Now that we’re doing high tension, high alert, for a war on terrorism, what does the President decide to do? He wants to go to war to replace Saddam Hussein, who according to Representative Maurice Hinchey’s information (TRR 10/24) from domestic and foreign intelligence agencies, had nothing to do with last September.

Saddam Hussein probably should be replaced. Most everything the President says about him is true. He’s developing weapons of mass destruction like the North Koreans. Are we going to war with them?

He’s killed thousands of his own people. But some of our country’s closest allies in past have been regimes that killed their own people. We were tight with Joe Stalin during World War II and he killed millions in the Soviet Union. We were even buddies with Saddam when we were worried about neighboring Iran.

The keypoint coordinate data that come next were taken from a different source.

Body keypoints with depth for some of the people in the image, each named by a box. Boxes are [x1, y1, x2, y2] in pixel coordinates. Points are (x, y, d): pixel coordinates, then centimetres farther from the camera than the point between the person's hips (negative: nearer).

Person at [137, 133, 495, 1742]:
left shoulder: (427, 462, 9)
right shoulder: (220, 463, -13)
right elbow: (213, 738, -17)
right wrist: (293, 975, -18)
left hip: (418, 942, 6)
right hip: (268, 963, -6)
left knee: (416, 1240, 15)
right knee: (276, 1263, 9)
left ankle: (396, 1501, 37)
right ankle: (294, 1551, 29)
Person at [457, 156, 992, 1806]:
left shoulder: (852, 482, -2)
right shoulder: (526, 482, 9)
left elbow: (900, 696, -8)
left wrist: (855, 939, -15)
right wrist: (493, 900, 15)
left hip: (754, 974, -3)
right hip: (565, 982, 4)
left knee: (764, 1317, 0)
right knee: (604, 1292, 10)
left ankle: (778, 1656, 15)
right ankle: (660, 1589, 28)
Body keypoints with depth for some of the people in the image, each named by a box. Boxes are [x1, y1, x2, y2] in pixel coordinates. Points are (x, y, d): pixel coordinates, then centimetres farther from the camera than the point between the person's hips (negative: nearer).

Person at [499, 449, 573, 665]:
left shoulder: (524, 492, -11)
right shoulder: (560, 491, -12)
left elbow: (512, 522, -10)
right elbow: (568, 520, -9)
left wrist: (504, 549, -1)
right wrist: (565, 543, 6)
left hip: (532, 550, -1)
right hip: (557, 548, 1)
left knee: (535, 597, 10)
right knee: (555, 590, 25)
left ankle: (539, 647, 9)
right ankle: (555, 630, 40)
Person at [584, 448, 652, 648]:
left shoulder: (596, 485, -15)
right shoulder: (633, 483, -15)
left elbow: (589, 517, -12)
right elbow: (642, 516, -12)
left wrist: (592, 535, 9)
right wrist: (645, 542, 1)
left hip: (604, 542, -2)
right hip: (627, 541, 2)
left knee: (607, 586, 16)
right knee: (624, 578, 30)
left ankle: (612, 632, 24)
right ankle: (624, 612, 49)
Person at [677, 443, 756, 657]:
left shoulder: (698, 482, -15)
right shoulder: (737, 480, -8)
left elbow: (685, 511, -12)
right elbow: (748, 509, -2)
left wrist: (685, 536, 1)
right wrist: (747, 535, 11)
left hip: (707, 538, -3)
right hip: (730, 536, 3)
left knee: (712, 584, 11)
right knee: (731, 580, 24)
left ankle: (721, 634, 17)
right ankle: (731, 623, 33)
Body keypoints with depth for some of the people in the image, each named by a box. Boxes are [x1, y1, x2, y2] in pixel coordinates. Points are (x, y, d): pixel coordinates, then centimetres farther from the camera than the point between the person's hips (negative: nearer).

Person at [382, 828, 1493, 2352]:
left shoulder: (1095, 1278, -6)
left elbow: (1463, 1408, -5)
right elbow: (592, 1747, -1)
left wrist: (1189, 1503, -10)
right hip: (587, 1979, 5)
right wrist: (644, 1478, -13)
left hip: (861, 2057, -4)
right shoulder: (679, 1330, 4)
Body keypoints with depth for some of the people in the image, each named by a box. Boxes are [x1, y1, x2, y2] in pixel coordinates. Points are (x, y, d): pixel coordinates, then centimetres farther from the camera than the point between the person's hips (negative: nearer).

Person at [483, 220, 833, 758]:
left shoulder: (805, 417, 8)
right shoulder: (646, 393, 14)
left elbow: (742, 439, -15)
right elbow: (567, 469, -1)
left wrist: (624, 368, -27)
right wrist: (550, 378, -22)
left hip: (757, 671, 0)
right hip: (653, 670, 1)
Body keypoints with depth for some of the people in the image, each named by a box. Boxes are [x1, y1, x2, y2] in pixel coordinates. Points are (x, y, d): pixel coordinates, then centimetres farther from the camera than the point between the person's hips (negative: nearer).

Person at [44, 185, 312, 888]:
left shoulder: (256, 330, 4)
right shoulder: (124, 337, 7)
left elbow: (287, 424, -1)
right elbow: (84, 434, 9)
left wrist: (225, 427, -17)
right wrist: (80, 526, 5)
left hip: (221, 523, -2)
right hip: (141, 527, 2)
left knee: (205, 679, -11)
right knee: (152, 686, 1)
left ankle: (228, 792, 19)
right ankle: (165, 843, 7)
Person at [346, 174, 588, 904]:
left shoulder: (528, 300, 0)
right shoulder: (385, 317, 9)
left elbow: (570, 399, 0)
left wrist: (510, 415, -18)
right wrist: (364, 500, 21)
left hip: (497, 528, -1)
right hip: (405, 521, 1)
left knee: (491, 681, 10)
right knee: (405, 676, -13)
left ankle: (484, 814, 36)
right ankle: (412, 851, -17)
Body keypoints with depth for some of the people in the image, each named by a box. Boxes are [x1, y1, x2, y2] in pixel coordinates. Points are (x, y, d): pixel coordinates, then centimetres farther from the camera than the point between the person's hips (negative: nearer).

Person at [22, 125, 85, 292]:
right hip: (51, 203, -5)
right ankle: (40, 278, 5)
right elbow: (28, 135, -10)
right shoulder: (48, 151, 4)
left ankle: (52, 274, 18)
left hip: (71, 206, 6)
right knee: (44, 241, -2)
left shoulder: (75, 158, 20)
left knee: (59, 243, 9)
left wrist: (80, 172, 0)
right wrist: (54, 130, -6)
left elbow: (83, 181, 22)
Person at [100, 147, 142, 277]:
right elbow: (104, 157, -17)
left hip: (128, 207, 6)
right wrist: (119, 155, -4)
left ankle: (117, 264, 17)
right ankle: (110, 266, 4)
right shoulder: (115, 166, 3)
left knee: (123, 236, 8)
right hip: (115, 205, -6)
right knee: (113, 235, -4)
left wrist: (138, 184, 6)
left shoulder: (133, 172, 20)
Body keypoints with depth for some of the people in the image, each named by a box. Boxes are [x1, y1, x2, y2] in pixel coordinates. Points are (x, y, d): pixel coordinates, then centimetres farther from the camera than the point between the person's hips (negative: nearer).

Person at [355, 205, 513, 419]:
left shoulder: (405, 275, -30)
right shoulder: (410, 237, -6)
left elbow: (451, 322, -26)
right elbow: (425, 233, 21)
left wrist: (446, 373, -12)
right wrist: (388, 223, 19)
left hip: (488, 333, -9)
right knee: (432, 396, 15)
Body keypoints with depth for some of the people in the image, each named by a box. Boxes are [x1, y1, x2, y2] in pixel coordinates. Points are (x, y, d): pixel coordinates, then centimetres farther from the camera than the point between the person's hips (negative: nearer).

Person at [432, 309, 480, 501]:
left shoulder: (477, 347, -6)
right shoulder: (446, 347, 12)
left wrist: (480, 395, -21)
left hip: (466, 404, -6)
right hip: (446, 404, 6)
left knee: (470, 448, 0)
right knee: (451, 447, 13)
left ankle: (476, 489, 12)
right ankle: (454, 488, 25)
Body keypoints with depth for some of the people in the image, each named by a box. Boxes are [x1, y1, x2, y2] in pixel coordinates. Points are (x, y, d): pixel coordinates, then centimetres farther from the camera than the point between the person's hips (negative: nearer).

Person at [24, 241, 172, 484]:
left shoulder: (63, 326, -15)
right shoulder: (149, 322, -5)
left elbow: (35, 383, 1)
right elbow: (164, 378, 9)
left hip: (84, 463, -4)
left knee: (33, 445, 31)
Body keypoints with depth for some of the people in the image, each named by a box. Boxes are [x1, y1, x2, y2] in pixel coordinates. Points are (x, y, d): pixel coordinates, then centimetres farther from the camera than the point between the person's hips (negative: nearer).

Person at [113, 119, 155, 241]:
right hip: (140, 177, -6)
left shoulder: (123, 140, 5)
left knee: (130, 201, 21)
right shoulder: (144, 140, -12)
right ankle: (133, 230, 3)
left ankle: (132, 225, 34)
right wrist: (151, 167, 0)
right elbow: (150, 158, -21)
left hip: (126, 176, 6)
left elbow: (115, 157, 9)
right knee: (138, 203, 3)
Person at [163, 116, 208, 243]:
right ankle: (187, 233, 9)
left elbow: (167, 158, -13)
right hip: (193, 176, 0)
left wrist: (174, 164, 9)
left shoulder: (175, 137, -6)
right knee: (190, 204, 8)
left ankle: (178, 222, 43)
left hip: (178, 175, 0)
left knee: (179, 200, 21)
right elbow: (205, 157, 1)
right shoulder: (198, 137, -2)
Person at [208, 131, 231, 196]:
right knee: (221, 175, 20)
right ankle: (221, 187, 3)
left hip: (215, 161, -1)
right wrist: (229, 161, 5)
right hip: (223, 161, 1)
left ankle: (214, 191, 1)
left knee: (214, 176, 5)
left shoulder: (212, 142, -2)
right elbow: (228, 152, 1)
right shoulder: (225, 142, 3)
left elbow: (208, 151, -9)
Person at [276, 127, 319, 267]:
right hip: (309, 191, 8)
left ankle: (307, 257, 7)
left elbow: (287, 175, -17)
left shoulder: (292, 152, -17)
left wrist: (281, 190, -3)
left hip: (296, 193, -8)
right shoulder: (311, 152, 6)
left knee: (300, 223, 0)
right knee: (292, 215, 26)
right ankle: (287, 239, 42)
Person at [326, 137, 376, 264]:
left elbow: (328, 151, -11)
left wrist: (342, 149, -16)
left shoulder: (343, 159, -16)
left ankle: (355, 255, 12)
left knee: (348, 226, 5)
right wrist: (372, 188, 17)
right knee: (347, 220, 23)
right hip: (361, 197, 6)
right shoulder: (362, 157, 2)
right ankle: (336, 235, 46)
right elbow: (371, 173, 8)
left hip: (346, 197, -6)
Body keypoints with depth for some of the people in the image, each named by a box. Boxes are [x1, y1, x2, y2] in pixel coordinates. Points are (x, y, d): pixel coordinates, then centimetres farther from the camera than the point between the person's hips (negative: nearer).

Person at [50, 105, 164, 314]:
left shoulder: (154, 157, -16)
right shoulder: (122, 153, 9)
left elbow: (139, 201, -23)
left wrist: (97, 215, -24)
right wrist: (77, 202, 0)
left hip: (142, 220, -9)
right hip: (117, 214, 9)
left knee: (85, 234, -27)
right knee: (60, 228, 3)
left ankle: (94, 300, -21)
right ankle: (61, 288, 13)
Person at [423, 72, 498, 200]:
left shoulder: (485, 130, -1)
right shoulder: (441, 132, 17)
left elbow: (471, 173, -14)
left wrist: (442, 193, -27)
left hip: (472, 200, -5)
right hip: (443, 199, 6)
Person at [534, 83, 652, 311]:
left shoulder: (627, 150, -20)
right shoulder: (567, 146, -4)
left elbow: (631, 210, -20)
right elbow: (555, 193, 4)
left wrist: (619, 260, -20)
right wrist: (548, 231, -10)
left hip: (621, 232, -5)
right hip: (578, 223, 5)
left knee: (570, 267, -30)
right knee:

Now is not the time to replace Saddam. We’ve got troops in Afghanistan and we’re hunting bin Laden and al Qaida all over the world. War in Iraq will almost certainly expand throughout the Middle East. Even its advocates don’t deny that. The U.S. military and the American people have enough to deal with already.

Hinchey says Saddam is a “fixation” with the Bush Administration. We’re inclined to agree. We wonder if President Bush would be so bent on this conflict if Saddam had escaped some other American president ten years ago or if he wasn’t sitting on one of the largest pools of oil in the world.

People and groups often employ the havoc of wartime to settle feuds and grudges. Lines get blurred and the goals get changed. When a nation is angry enough to fight, as we have reason to be, and fearful of unknown threats, as we’ve been told we should be, its much easier to expand a war.

The guy with sign in Honesdale was right. The war that needs to be dealt with, before Iraq, is the war on the American mind.